For the first time in human history, Iranian soldiers and civilians were exposed to the widespread use of chemical agents including mustard and nerve gases. The technical know-how required for the production of chemical weapons, raw materials, chemical weapons production equipment and financial aid had been provided to Saddam's regime for years by some companies and citizens of Western countries, specially the United States, Britain and Germany, with the green light of some Western countries, Amir Abdollahian emphasized.
Silence and complicity of the world powers and those who call themselves “international community” undoubtedly played a major role in the Ba'athist regime's brazen audacity in using chemical weapons against people of Sardasht, the first city to be chemically invaded, he added.

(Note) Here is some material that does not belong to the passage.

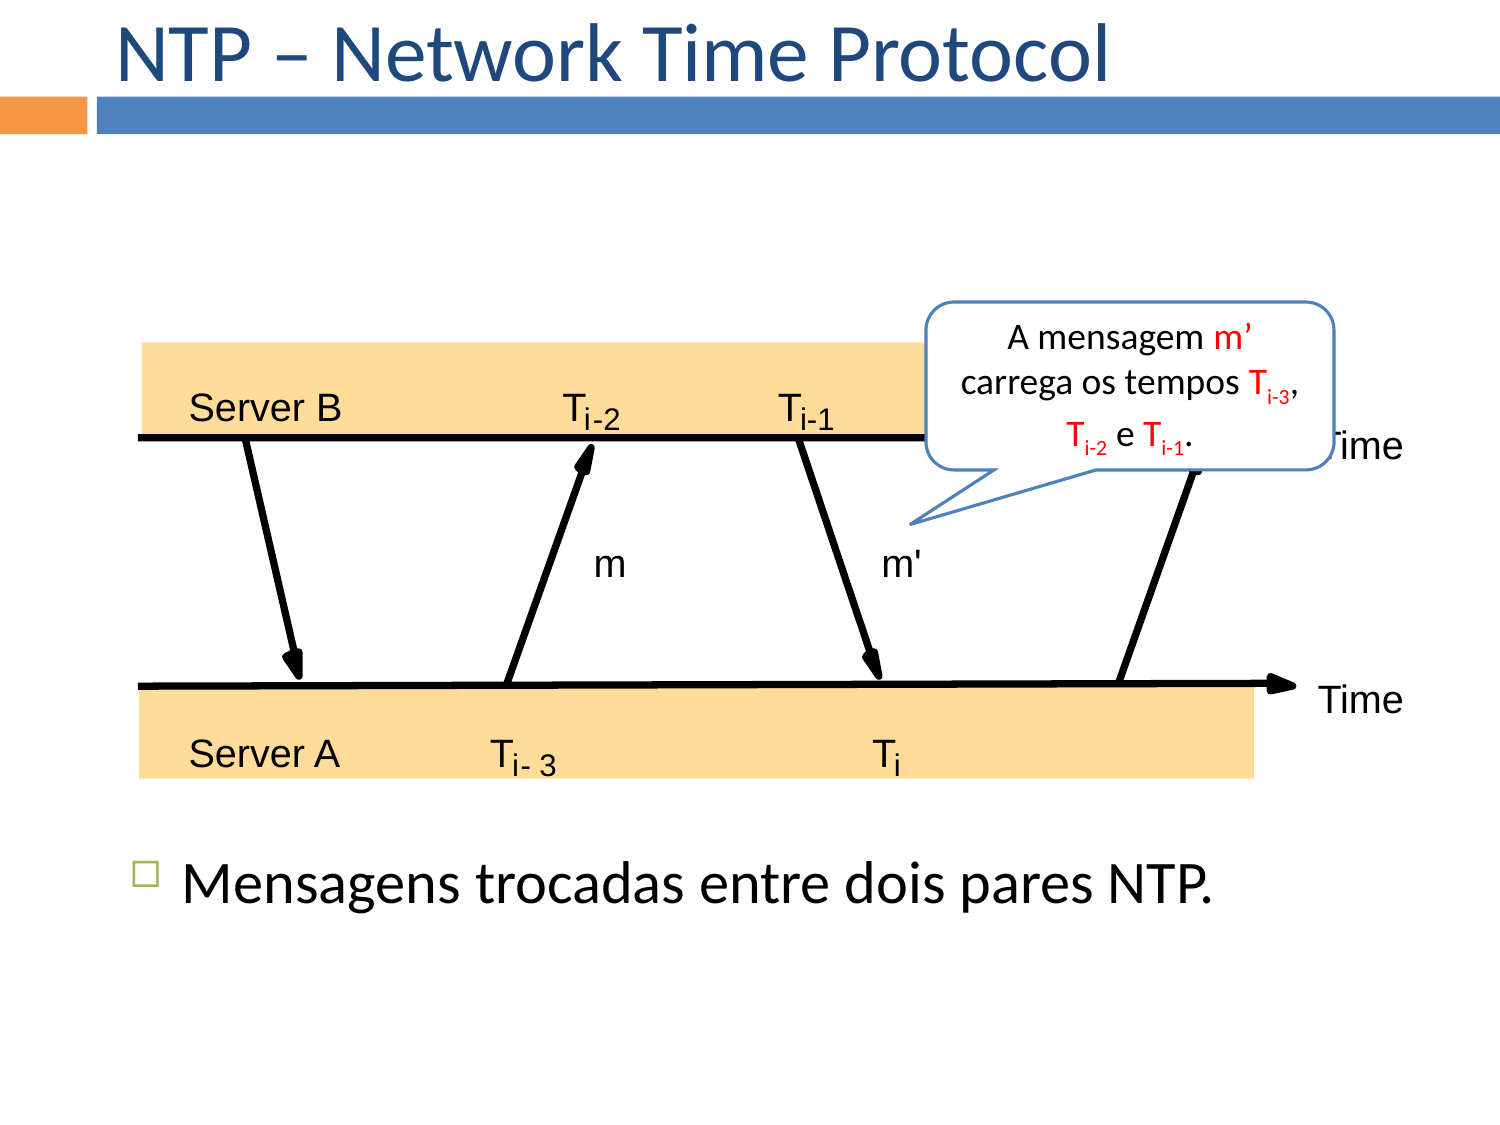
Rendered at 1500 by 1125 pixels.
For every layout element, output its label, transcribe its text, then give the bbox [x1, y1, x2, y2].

text_box A mensagem m’ carrega os tempos Ti-3, Ti-2 e Ti-1. [925, 302, 1335, 340]
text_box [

Government of Islamic Republic of Iran has pursued an active policy in legal and international forums to pursue and realize the spiritual and material rights of martyrs and dear chemical warfare victims, the top diplomat said, adding that proposing the establishment of an international network to help and support victims of chemical weapons, establishment of a fund to help chemical victims, and support lawsuits lodged against companies and foreign nationals are of the salient measures taken by Iranian government in this respect. Obviously, these measures require incessant follow ups to achieve results.
Amir Abdollahian said that the lack of proper international attention to the city of Sardasht as the first residential city, which was chemically bombarded, caused despair and hopelessness among the brave and courageous people of Sardasht. Hence, international community is expected to address the situation of Sardasht in the same way as the cities of Hiroshima and Nagasaki, which became famous for their horrific nuclear weapons attacks.
Sardasht is a city in Northwestern Iran. According to the 2006 census, its population was 37,000. It lies in the West Azarbaijan province. It was the first city in which civilians were attacked with chemical weapons by former Iraqi dictator, Saddam Hussein during the imposed Iraqi war on Iran.
The population of Sardasht is Kurdish. The city is also known for the many villages around it and their reliability on the city's market.
On June 28, 1987, Iraqi aircraft dropped what Iranian authorities believed to be mustard gas bombs on Sardasht, in two separate bombing runs on four residential areas.
Sardasht was the first town in the world to be gassed. Out of a population of 20,000, 25% are still suffering severe illnesses from the attacks.
Tens of thousands of Iranians were killed and wounded by chemical weapons during the 1980-1988 Iraqi imposed war on Iran. Around 100,000 Iranians are still living with the effects, which include long-term respiratory problems, eye and skin problems as well as immune system disorders, psychological disorders, genetic disorders, and probably cancers.